If and when the age of the internal combustion engine comes to an end, we will know where and when it happened: Norway, some time in the mid to late 2020s.
The Norwegians are set to take the first steps to a radical change in personal transportation. By ending sales of new cars fuelled by petrol or diesel they will, within a decade or two, move to cars with electric motors run by alternative fuels. At the moment this seems likely to be pure or “plug in” electric cars or those with hydrogen fuel cells, which are now undergoing rapid development. By 2050 only a relatively small number of fossil fuel powered old timers will be running around Norway. Other nations should follow suit.
Of course there are dangers here – and not just for Norwegians who run out of battery power short of their destinations.

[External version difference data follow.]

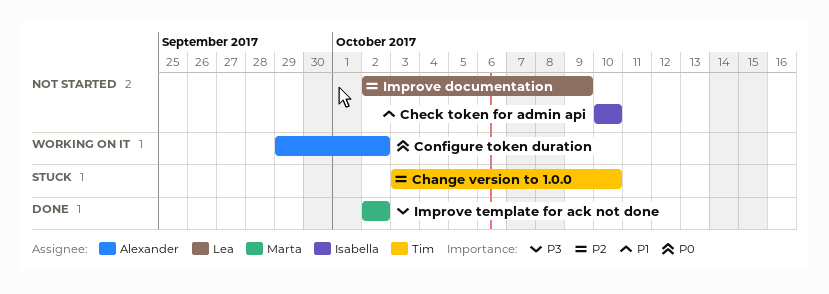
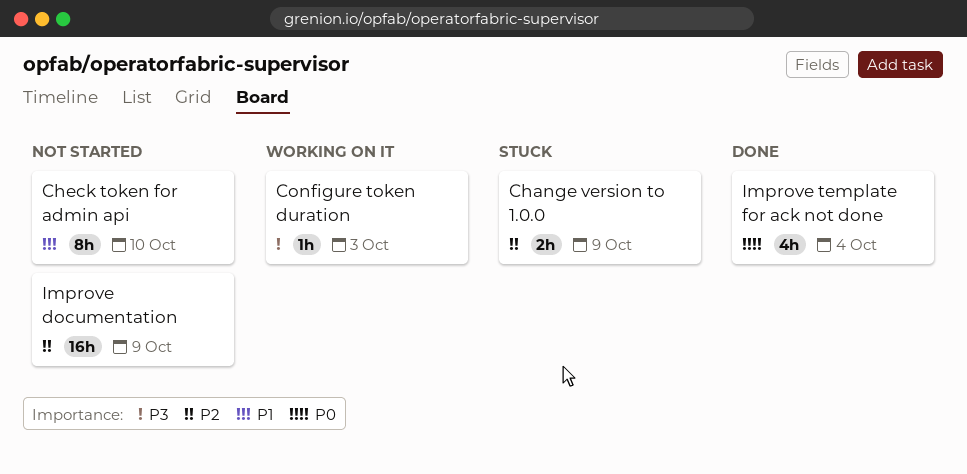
Change version to 1.0.0, due: Oct 10 -> Oct 9
Configure token duration, priority: P0 -> P3
Configure token duration, due: Oct 2 -> Oct 3
Improve template for ack not done, priority: P3 -> P0
Improve template for ack not done, due: Oct 2 -> Oct 4

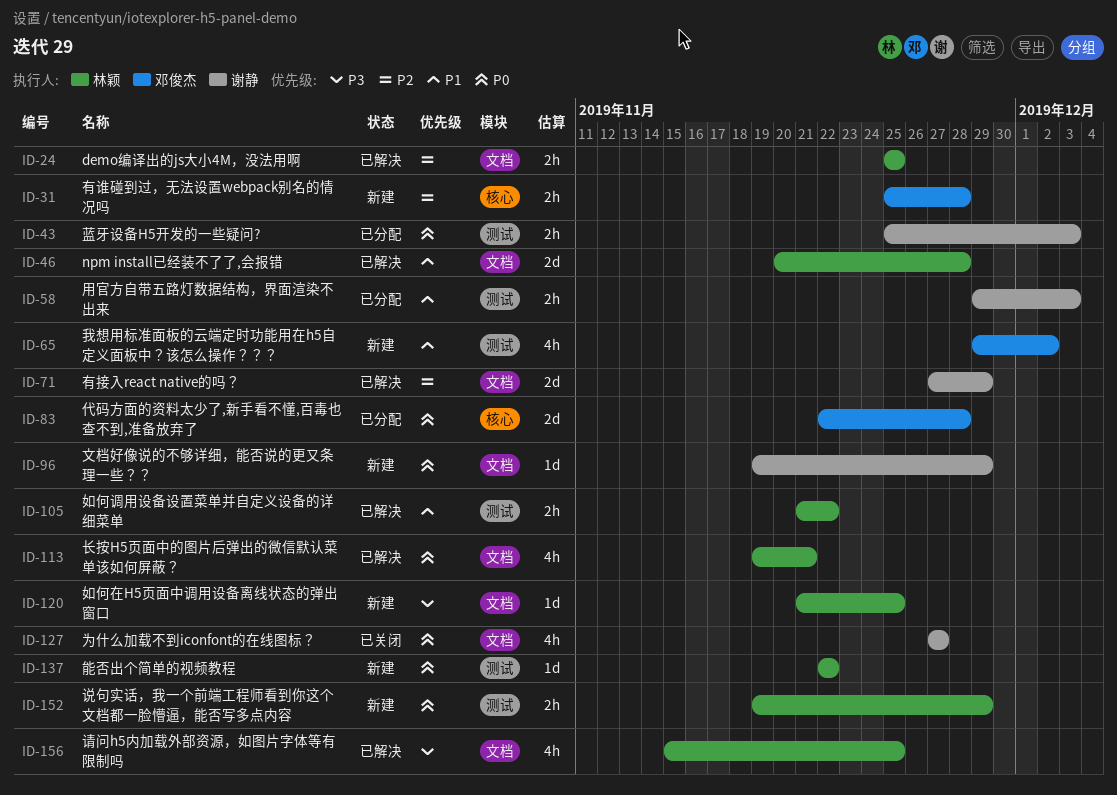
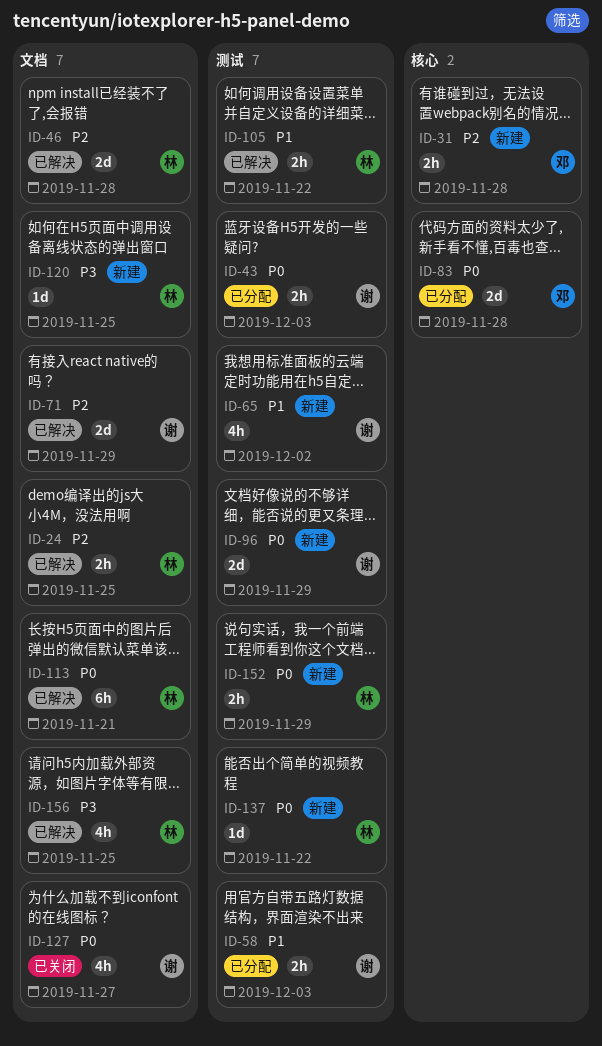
ID-46, priority: P1 -> P2
ID-65, owner: 邓俊杰 -> 谢静
ID-96, label: 文档 -> 测试
ID-96, estimate: 1d -> 2d
ID-113, estimate: 4h -> 6h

An electric car fuelled by electricity generated in, say, a coal or gas driven power station will not be nearly as great a leap forward as one where the energy is derived from the sun or, more arguably, nuclear. Freight and buses will take longer to become viable as electric vehicles, so the revolution should not be exaggerated. And it may take much longer for relatively expensive electric vehicles to make much headway in rapidly motorising economies such as India, China and Brazil.
There is some irony attached to an important oil and gas producer such as Norway pioneering these changes. But it may yet prove that the authorities, though progressive and ambitious in their thinking, are running ahead of public acceptance of electric cars, and the automotive industry's ability to make them go as far as a conventional car.
No matter; the direction of travel is clear, and it is the right one.